At issue is whether or not Act 1 of 2012, the so-called “teacher talent act,” violates a constitutional ban on bundling multiple objects in one legislative bill.
A district court has ruled three times that all or part of Act 1 illegally “logrolled” the act by amending and reenacting nine statutes and enacting two entirely new statutes. LFT General Counsel Larry Samuel argued that lawmakers were hustled into passing the bill without being able to approve its individual elements.
“The only way to put it is that they couldn’t have passed any of these objects as single bills,” Samuel said. When lawmakers are faced with so many objects in one bill, he said, “that gives them an up or down, all or nothing kind of situation.”
“They went too far,” Samuel said of the Jindal administration’s strategy in passing Act 1 of 2012.
Arguing for the Jindal administration, attorney Jimmy Faircloth told the high court that, in the case of Act 1, the single object rule should by “broadly applied.”

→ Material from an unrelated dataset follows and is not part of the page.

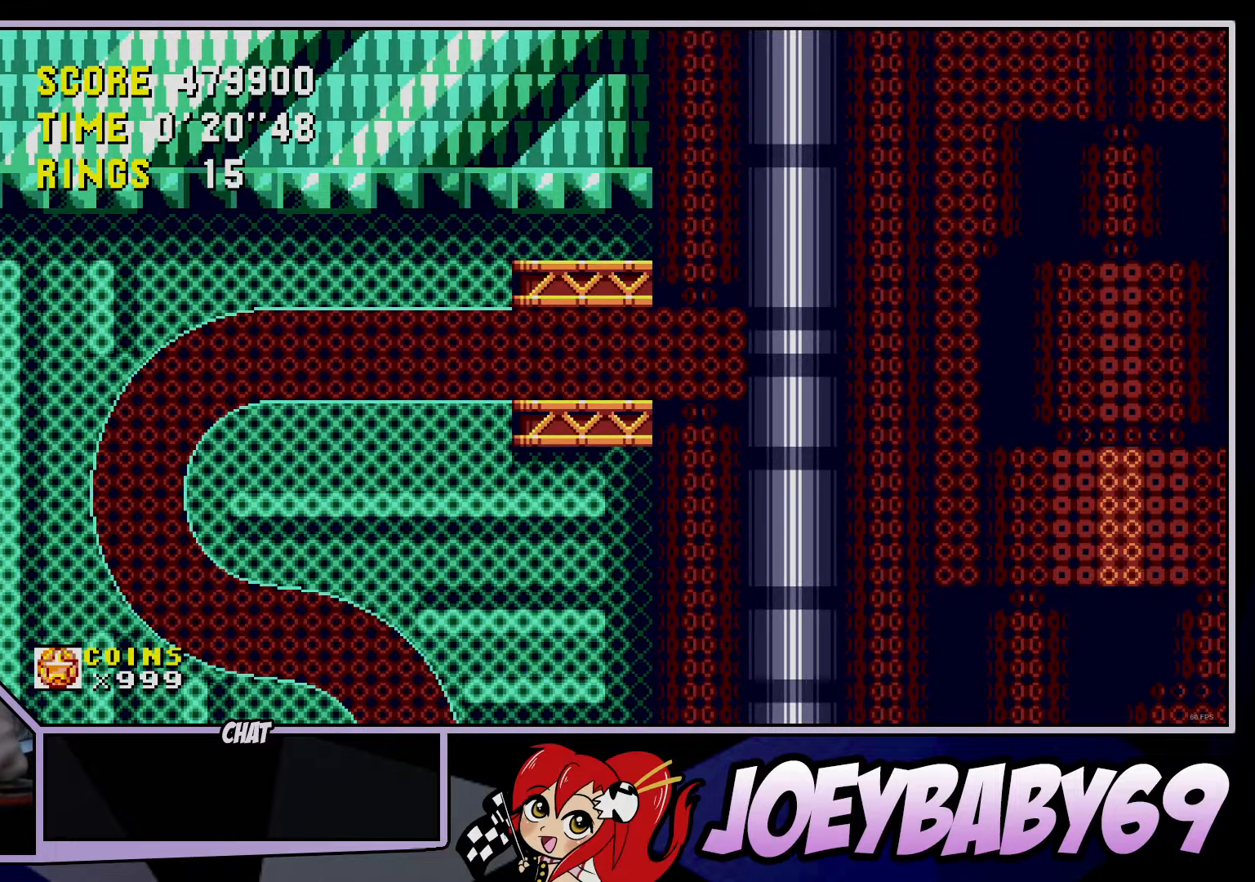
{"buttons": ["A", "B"], "left_stick": "right", "events": []}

Everything in the act, Faircloth said, is aimed at changing the way teachers are hired and measured.
Act 1 tied teacher salaries, tenure, promotions and termination to a new evaluation system. It changed the way school boards contract with superintendents, altered the general powers of school boards, delegated new authority to principals and superintendents and mandated different reduction-in-force policies.

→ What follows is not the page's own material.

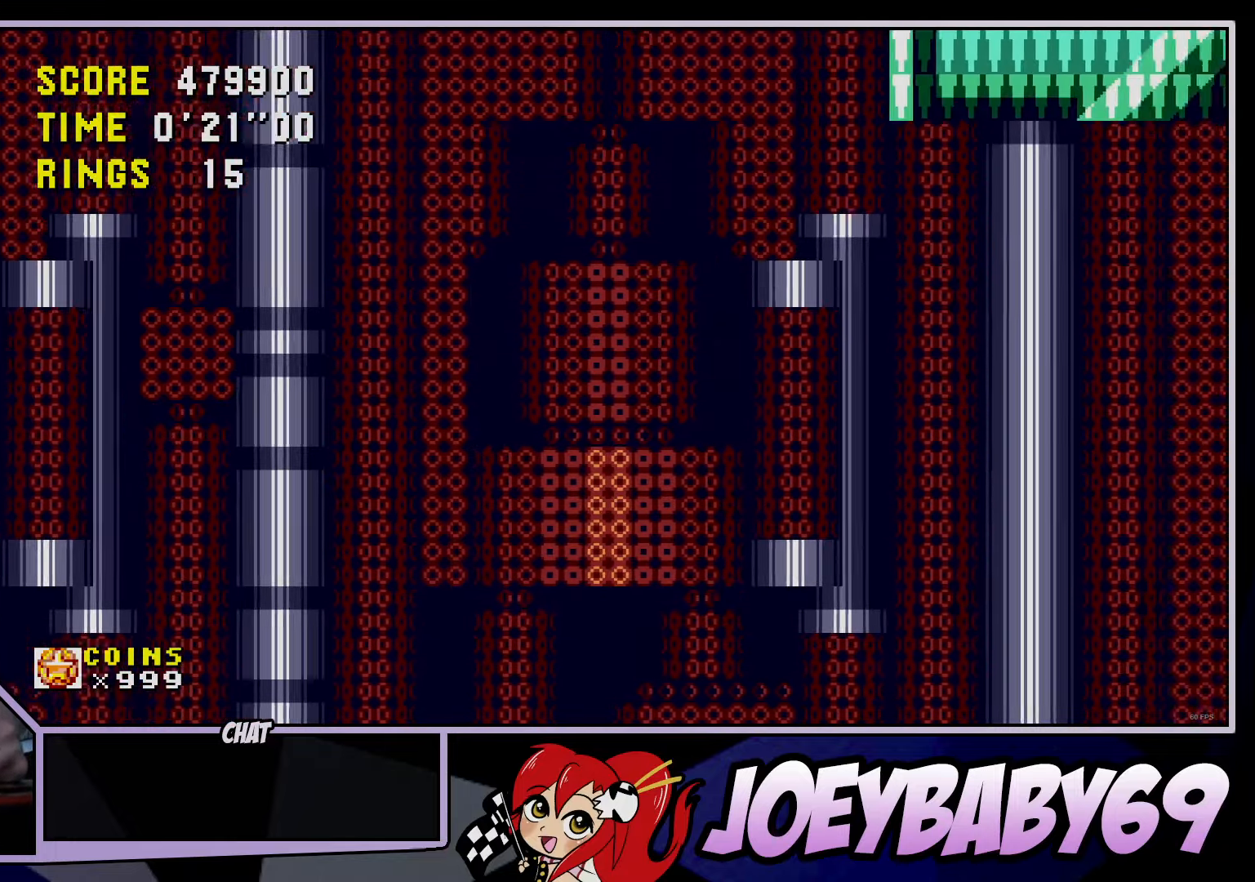
{"buttons": [], "left_stick": "right", "events": [[117, "A", "up"], [117, "B", "up"]]}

The act represents “a paradigm shift in public education,” Faircloth said. “It makes perfect sense to alter the structure so the new metric works.”
Following the hearing, LFT President Steve Monaghan said the Federation’s disagreement with Act 1 is as valid today as when he testified against the bill in committee.

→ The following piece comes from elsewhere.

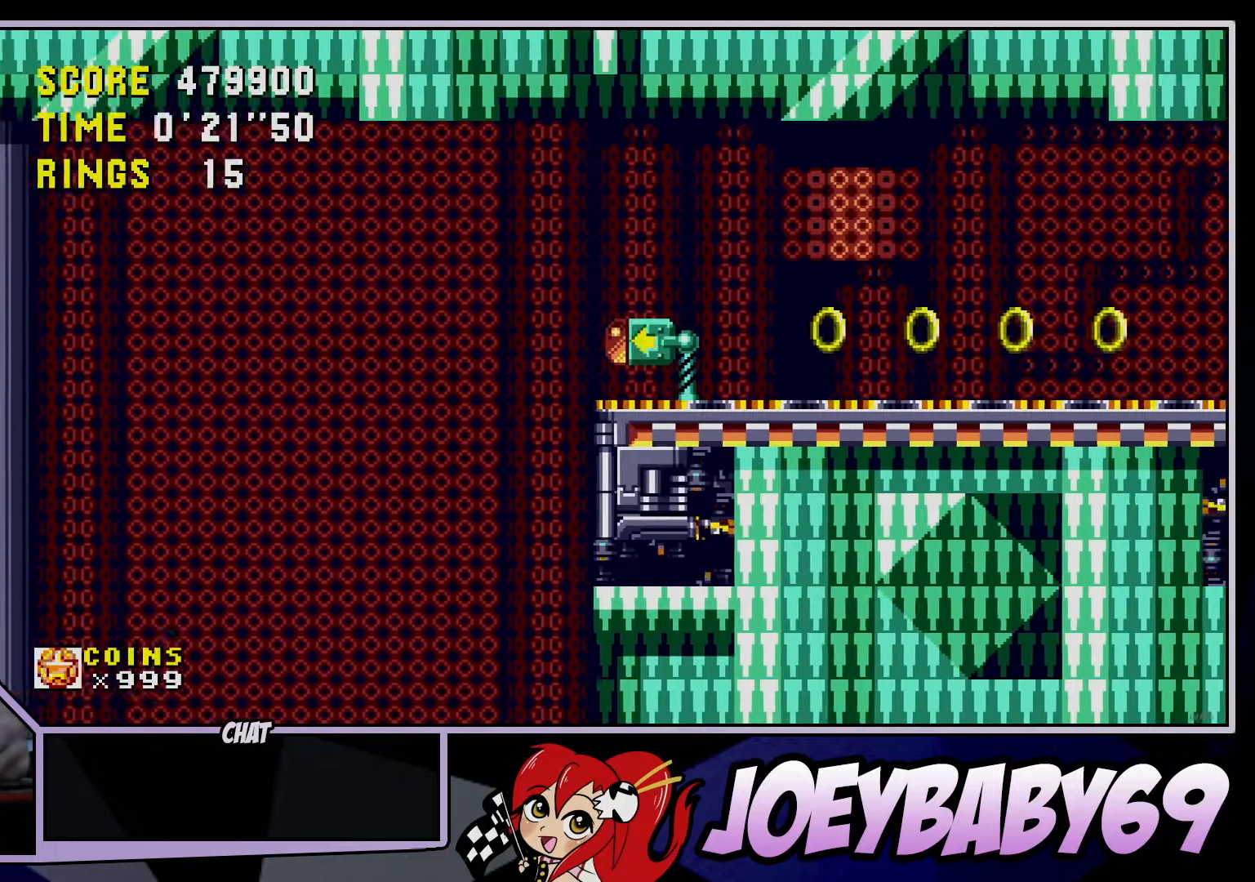
{"buttons": [], "left_stick": "right", "events": []}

“Our arguments have not diminished with time or place,” he said. “They were just as strong and clear in 2012 as they are today. Act 1 was the product of logrolling and was steam rolled through the legislative process in clear violation of the Louisiana constitution. The trial judge agreed with our position three times. We’re hopeful that Louisiana’s highest court will concur. In any regard, what happened during the 2012 legislative process must never happen again.”